***** INPUT FOR THIS TASK *****
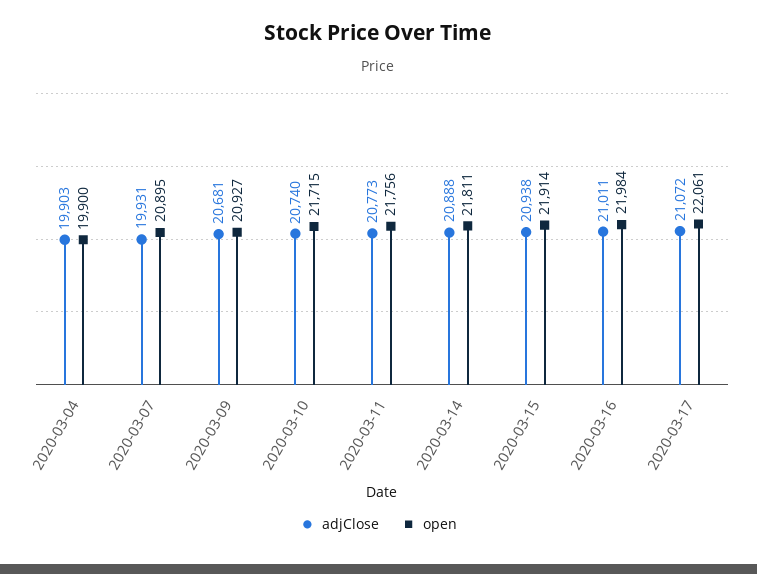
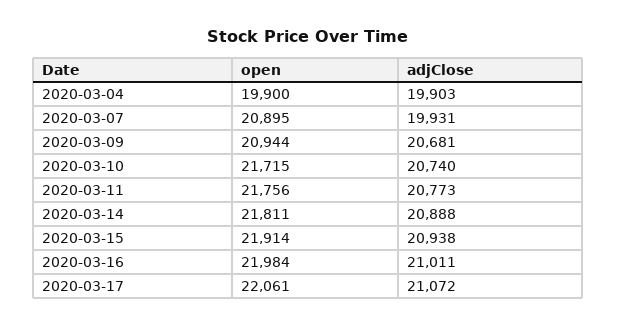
open, 2020-03-09: 20927 -> 20944

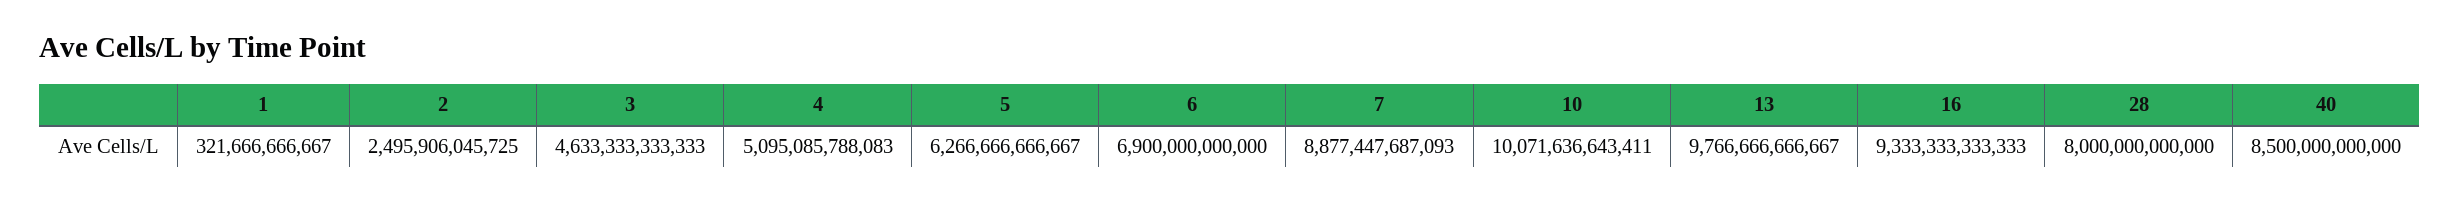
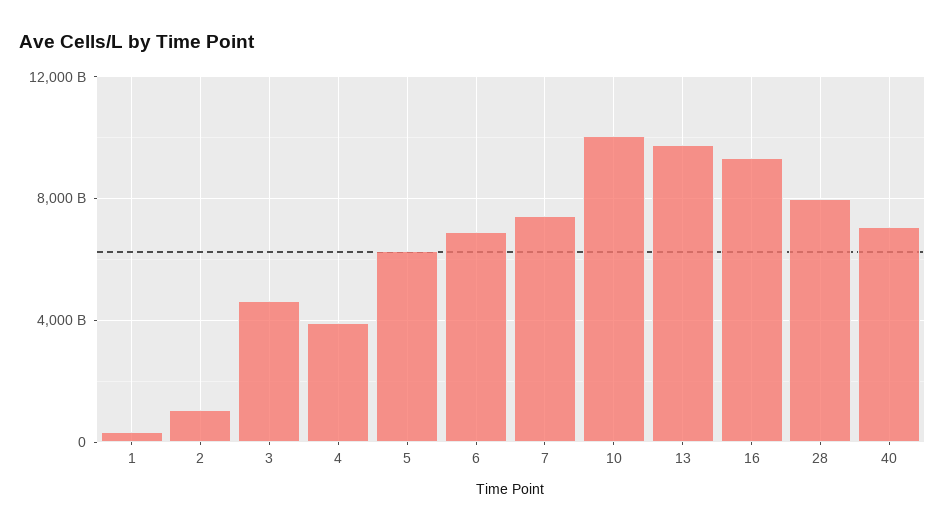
2: 2495906045725 -> 1000000000000
4: 5095085788083 -> 4000000000000
7: 8877447687093 -> 7500000000000
40: 8500000000000 -> 7000000000000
*****
- _WORK ITEM_:
Copy every record character for character. Skip the pictures.

- _TASK RESULT_:
open, 2020-03-09: 20927 -> 20944

2: 2495906045725 -> 1000000000000
4: 5095085788083 -> 4000000000000
7: 8877447687093 -> 7500000000000
40: 8500000000000 -> 7000000000000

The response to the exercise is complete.